The team's lasting contributions to information retrieval were recently recognized with a test-of-time award. The annual conference Principles of Database Systems (PODS) gave their paper, Latent Semantic Indexing: A Probabilistic Analysis, its Gems of PODS honor at the this year’s conference.
The 1998 paper analyzed a popular spectral algorithm and introduced the very first topic model, now a standard in unsupervised learning.
The researchers discovered that if a database is viewed as a matrix, a computer algorithm can perform singular-value decomposition, a matrix reduction technique that pulls out the most significant directions to explain the data. This step not only involves minimal distortion of data, but it actually yields better retrieval results than the full original matrix.
“This was one of the first provable techniques for automatically extracting information from data,” Vempala said.
The model has been significantly enhanced in the decades since the paper was published.

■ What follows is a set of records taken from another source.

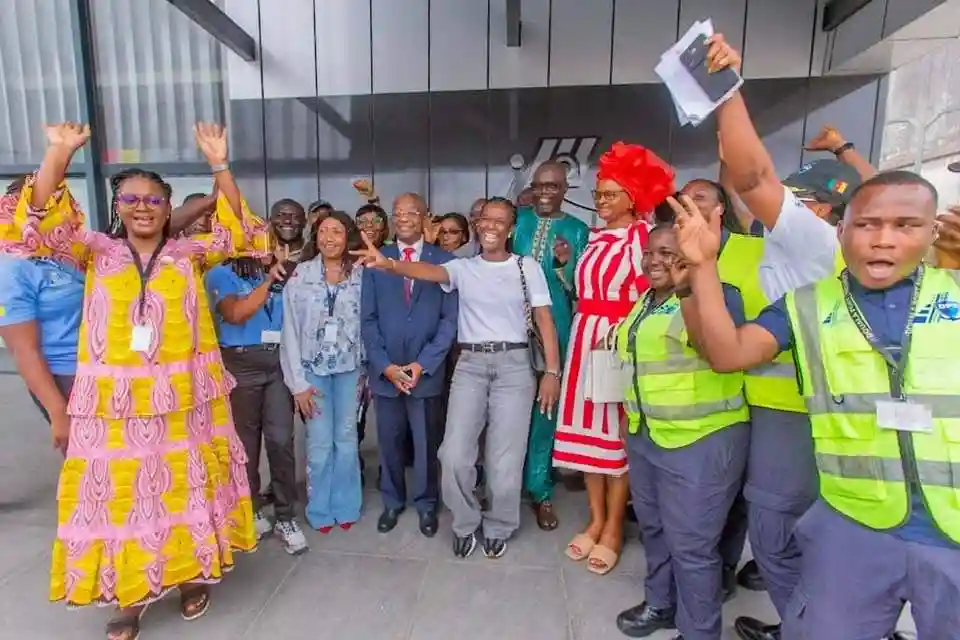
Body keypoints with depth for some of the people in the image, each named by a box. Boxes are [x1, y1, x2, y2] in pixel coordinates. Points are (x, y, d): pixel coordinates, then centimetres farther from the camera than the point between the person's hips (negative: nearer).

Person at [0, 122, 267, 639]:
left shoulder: (188, 254, 3)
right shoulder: (98, 252, 5)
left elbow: (236, 232, -3)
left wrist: (219, 165, -11)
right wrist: (59, 153, -15)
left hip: (182, 400, 0)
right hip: (114, 403, 1)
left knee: (185, 488, 13)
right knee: (119, 495, 11)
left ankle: (192, 576, 34)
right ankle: (130, 596, 32)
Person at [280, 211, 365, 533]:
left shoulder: (361, 275, -2)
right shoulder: (300, 276, -3)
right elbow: (290, 331, -3)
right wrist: (297, 382, -5)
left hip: (350, 368, 1)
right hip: (313, 369, 0)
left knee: (346, 439, 10)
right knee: (319, 443, 4)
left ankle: (345, 506, 28)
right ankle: (320, 510, 25)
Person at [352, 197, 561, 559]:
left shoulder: (528, 268, 5)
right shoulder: (463, 268, 7)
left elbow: (544, 321, 2)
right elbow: (428, 271, -12)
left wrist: (552, 371, -6)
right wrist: (389, 264, -33)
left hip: (514, 364, -1)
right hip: (470, 364, 1)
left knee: (505, 458, 2)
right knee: (455, 454, -4)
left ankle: (498, 527, 29)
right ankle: (466, 523, 24)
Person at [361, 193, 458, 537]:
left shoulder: (444, 260, 0)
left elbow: (449, 319, -4)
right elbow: (368, 319, 3)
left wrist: (423, 363, -11)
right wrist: (385, 365, -7)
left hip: (427, 370, -1)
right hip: (385, 370, 2)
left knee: (427, 443, 11)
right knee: (389, 442, 14)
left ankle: (426, 504, 33)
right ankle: (392, 502, 36)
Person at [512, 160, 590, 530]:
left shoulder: (578, 231, 4)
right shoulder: (517, 219, 7)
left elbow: (579, 291, 0)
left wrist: (565, 264, -15)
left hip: (553, 328, -1)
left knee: (543, 406, 8)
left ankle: (539, 489, 24)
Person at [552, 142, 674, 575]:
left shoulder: (641, 236, -6)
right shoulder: (596, 237, 15)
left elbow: (646, 297, -11)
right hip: (585, 336, 7)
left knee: (616, 429, 3)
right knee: (588, 427, 10)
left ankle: (613, 529, 19)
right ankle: (596, 520, 25)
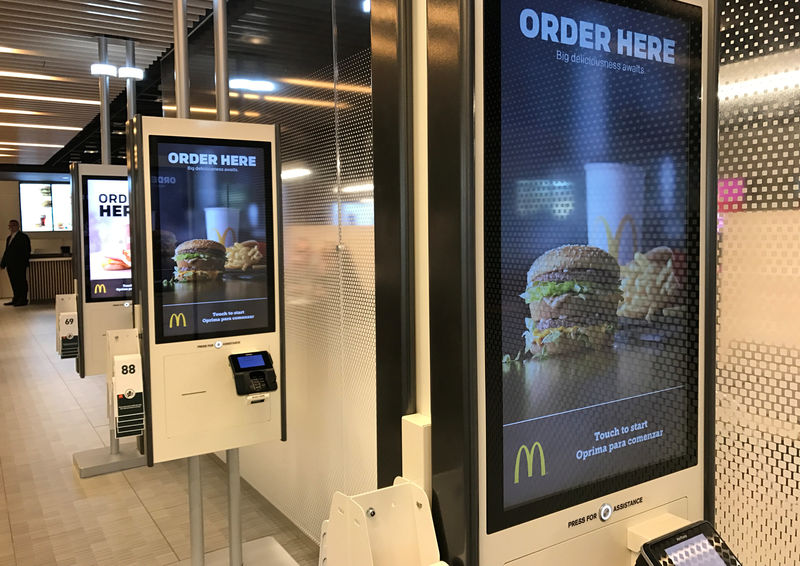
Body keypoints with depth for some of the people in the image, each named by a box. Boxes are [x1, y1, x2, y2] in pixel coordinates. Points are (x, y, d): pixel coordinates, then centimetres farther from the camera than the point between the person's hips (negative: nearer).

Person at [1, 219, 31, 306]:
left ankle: (23, 300, -1)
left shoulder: (23, 237, -5)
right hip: (10, 265, 8)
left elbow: (27, 251, -11)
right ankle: (16, 299, 17)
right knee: (14, 283, 11)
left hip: (19, 265, -8)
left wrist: (24, 262, -18)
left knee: (21, 282, -4)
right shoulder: (9, 238, 20)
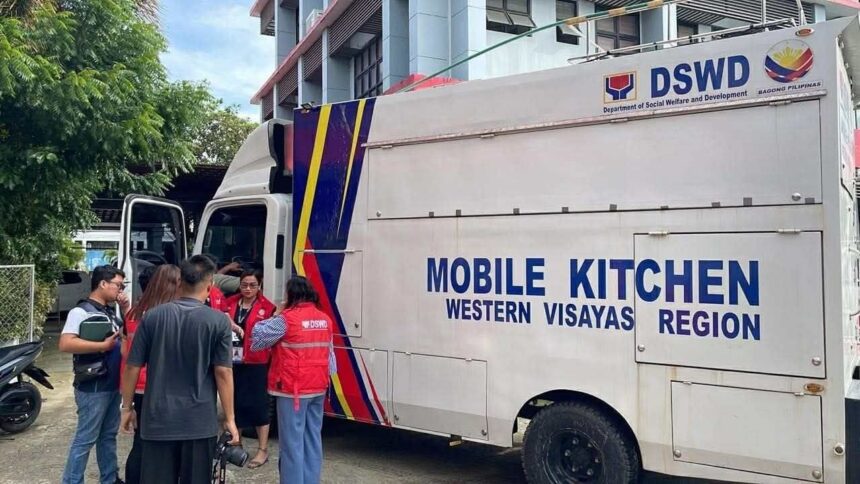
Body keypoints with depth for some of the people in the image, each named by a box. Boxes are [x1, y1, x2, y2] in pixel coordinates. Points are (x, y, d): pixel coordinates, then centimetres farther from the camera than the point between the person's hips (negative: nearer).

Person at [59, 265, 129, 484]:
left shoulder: (110, 312, 11)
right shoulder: (81, 312, -14)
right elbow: (65, 344, -25)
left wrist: (126, 310, 4)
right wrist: (103, 345, -24)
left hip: (113, 385, 9)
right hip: (93, 388, -9)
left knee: (108, 435, 17)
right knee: (86, 439, -2)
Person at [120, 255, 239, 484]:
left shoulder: (152, 316, -2)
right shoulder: (219, 321, -9)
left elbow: (132, 366, 2)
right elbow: (223, 372, -9)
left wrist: (127, 407, 14)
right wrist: (229, 418, -1)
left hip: (158, 418, 2)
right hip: (200, 421, -2)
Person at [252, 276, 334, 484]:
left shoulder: (286, 318, -12)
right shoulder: (325, 319, 7)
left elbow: (257, 338, -4)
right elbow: (329, 355, 10)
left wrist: (274, 318, 7)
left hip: (293, 388, -6)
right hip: (318, 387, 7)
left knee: (292, 441, 0)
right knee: (313, 438, 12)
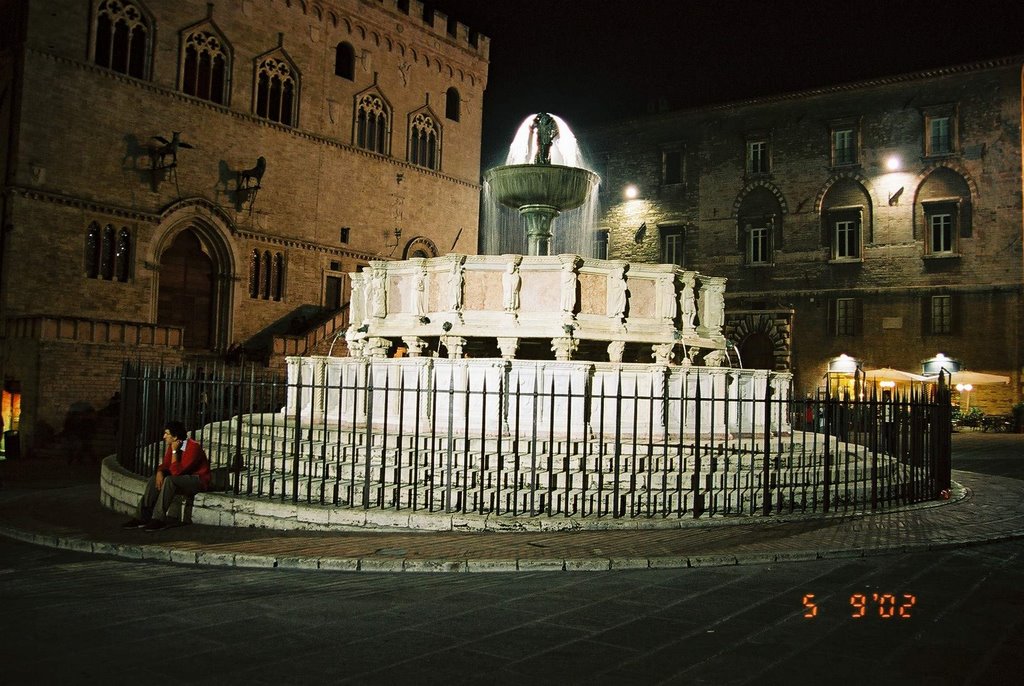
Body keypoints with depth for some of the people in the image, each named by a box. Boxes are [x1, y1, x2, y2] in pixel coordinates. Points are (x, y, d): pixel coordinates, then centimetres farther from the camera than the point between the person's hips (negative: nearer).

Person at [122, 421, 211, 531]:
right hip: (183, 477, 9)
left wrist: (174, 451, -25)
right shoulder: (172, 445, 1)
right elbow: (165, 465, 7)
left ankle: (159, 519, -28)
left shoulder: (193, 447, -25)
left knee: (169, 480, -31)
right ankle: (142, 517, -11)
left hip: (198, 480, -9)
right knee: (154, 479, -8)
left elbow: (176, 471, -27)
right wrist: (160, 472, -15)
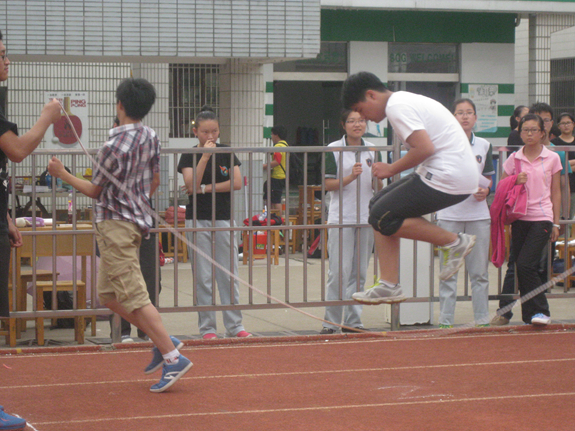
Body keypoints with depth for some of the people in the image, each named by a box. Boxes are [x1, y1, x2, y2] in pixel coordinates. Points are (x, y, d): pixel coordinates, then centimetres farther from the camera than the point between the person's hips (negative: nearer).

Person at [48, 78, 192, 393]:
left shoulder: (114, 146, -18)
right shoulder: (150, 138, 6)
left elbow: (95, 191, -7)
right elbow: (154, 181, 18)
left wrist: (62, 174, 4)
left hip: (116, 224, -9)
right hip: (137, 219, 9)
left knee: (134, 297, -7)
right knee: (107, 294, 15)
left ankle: (173, 357, -10)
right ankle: (163, 341, 12)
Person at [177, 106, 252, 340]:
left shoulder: (227, 154, 6)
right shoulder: (189, 156, -1)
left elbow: (237, 183, -5)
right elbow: (191, 185, -15)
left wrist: (206, 188, -9)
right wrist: (205, 156, -19)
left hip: (223, 219, 2)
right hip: (198, 220, -2)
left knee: (229, 274, 3)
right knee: (203, 278, 0)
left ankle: (235, 326, 8)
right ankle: (207, 328, 6)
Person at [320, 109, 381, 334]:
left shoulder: (372, 150, 11)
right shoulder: (334, 149, 0)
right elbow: (329, 184, -4)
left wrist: (377, 176, -8)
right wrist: (351, 177, -18)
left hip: (366, 217, 4)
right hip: (341, 218, -4)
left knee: (359, 272, 6)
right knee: (339, 271, -9)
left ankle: (353, 321, 12)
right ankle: (331, 322, -2)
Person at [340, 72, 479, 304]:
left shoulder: (397, 106, -11)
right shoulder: (405, 100, 20)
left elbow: (425, 148, -22)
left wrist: (392, 169, -8)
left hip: (448, 178, -11)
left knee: (382, 217, -9)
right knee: (378, 205, 13)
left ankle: (454, 242, 0)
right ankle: (389, 285, 11)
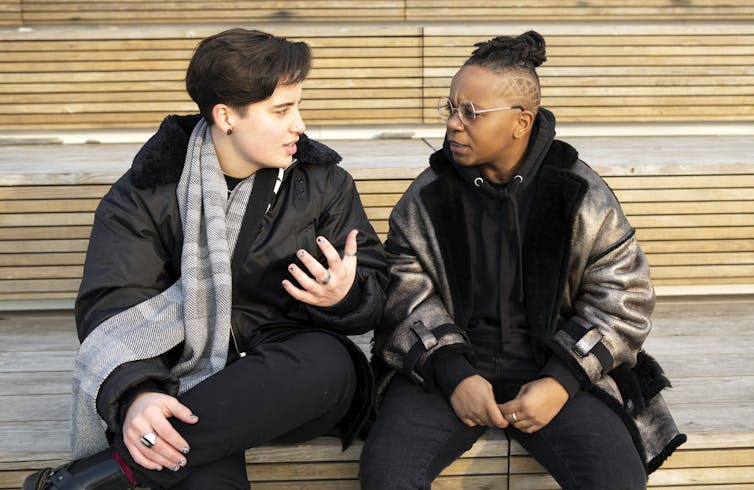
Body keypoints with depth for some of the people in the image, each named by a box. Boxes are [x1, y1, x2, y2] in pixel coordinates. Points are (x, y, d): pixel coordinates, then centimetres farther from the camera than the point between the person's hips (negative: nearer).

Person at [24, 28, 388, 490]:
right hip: (191, 376, -4)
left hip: (291, 375, 4)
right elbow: (111, 306, -10)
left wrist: (345, 296, -20)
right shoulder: (149, 190, -1)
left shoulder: (324, 179, 4)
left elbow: (374, 289, 7)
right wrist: (134, 394, -31)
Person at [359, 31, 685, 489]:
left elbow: (624, 296, -2)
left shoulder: (581, 194, -3)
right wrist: (453, 374, -16)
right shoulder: (428, 195, 1)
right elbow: (405, 291, -2)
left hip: (552, 369, 0)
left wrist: (562, 381, -13)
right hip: (447, 366, 1)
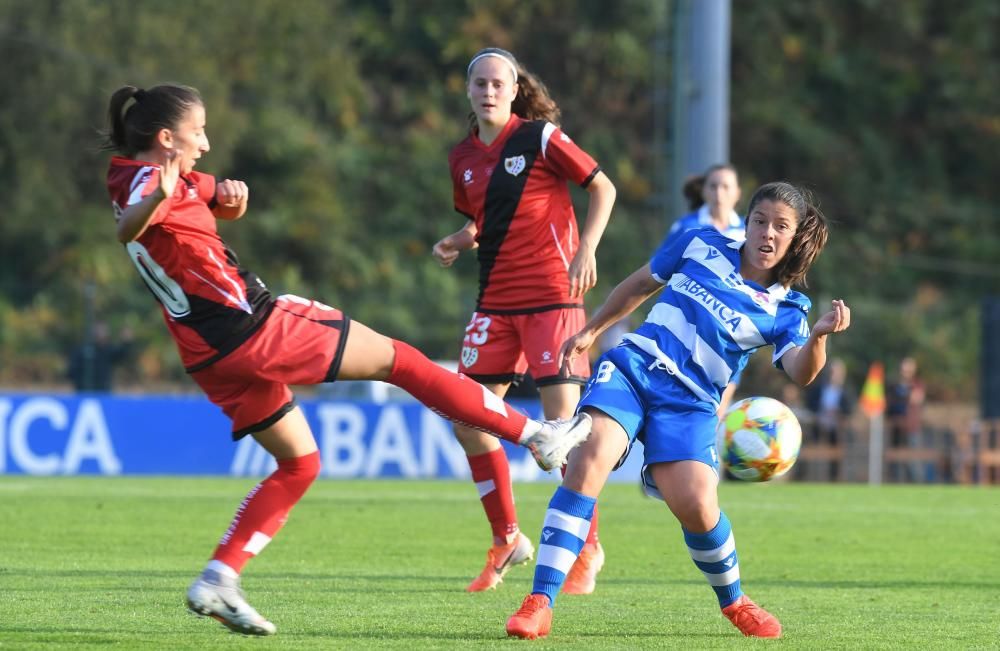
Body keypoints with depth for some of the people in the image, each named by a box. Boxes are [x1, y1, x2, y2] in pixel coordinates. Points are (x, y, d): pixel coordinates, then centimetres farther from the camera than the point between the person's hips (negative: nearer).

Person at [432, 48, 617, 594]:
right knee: (467, 420, 0)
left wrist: (586, 251, -14)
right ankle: (506, 540, 16)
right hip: (496, 300, 6)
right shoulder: (463, 158, 9)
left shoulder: (541, 138, -7)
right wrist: (455, 242, 2)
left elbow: (603, 188, -3)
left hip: (552, 297, -6)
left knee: (562, 423, -11)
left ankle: (588, 549, 2)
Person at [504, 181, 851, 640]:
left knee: (697, 506, -22)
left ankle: (733, 601, 12)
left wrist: (819, 336, -35)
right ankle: (539, 605, -26)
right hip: (632, 369, 1)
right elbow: (640, 284, 23)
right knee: (588, 461, -25)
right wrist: (591, 330, 26)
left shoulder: (785, 309, 3)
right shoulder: (701, 247, 8)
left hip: (689, 405, -1)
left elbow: (800, 373, -15)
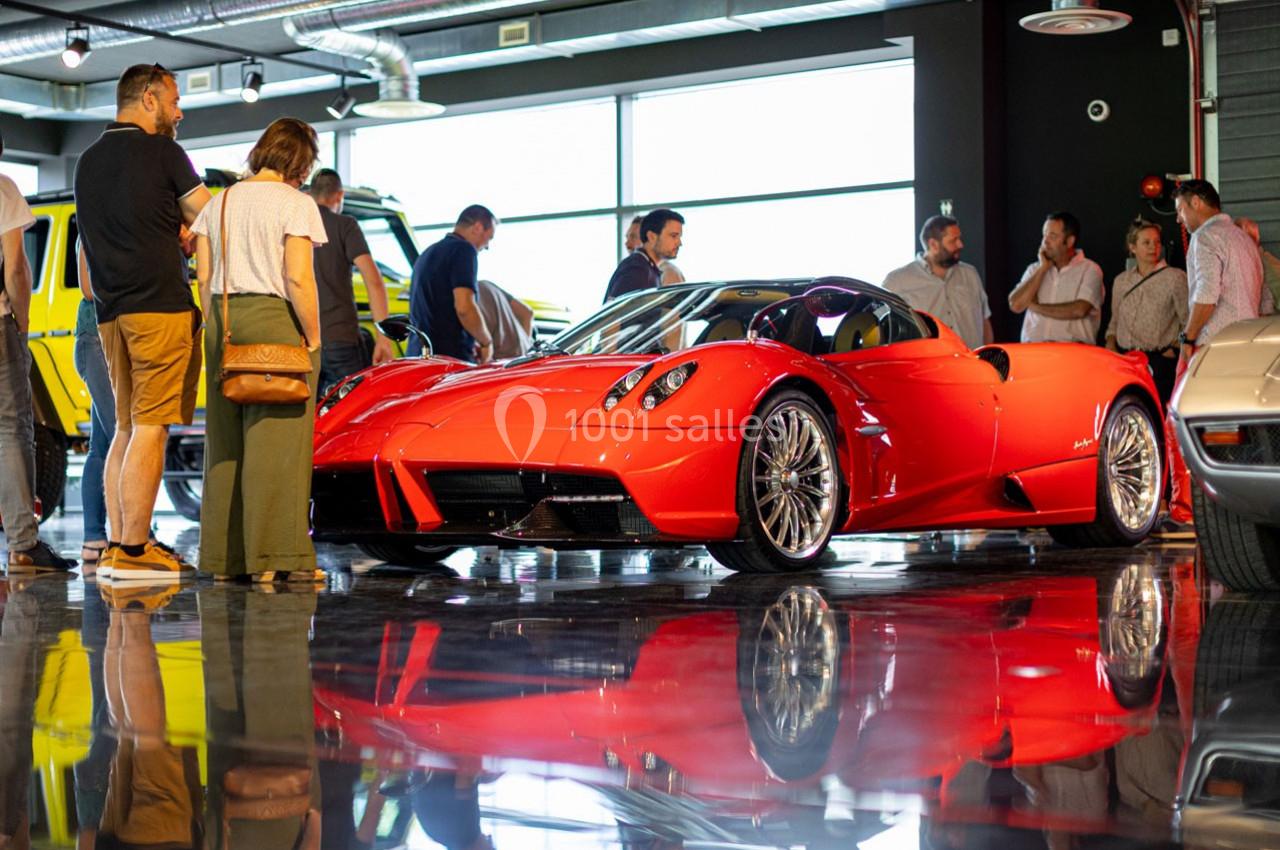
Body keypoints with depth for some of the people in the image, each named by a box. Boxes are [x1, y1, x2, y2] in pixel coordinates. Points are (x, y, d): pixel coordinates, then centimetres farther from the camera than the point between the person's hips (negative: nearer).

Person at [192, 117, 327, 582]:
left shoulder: (218, 204, 12)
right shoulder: (296, 205, -6)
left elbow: (204, 281, 10)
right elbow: (298, 280, -14)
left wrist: (218, 333, 15)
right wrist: (313, 339, -7)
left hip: (224, 321, 6)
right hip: (276, 322, -6)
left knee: (227, 442, 10)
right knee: (276, 443, -4)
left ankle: (224, 556, 13)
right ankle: (273, 556, -5)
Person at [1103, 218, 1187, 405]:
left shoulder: (1175, 278, 1)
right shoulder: (1121, 281, 16)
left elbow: (1189, 322, -1)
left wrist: (1174, 348, -8)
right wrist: (1111, 343, 8)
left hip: (1160, 361, -4)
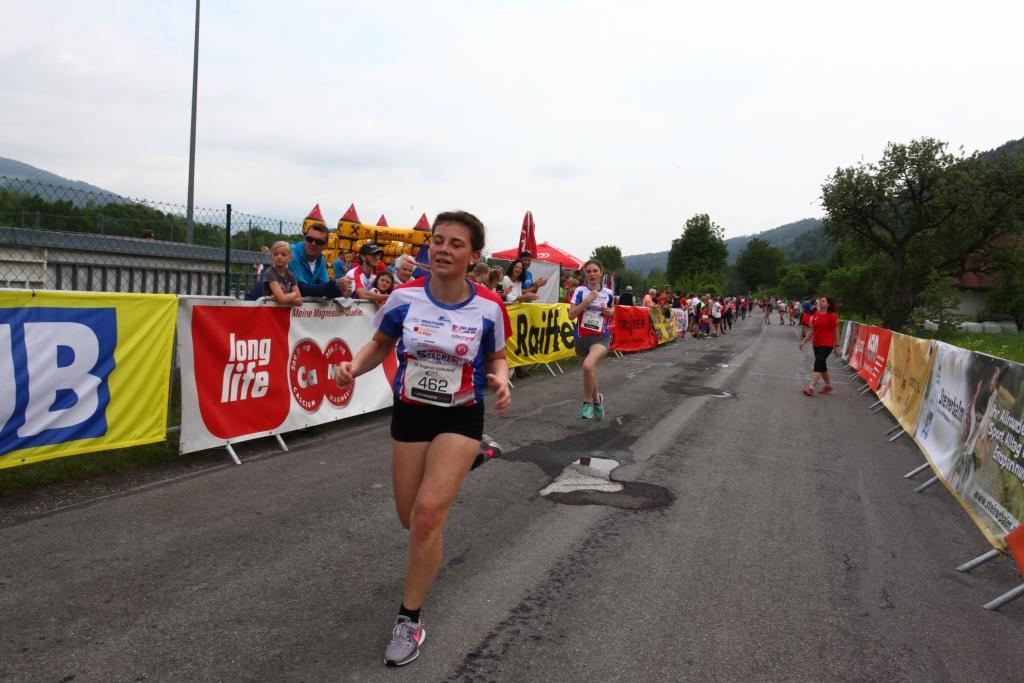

In that time, the work has influenced prominent computing fields such as spectral methods, data mining, machine learning, and deep neural networks.
Vempala wrote the paper as a summer intern at IBM with Prabhakar Raghavan (now VP of Engineering at Google), together with Columbia University Professor Christos Papadimitriou (then at Berkeley), and Meiji University Professor Hisao Tamaki.
As part of the award, Papadimitriou gave a talk during the PODs conference about the paper and its influence.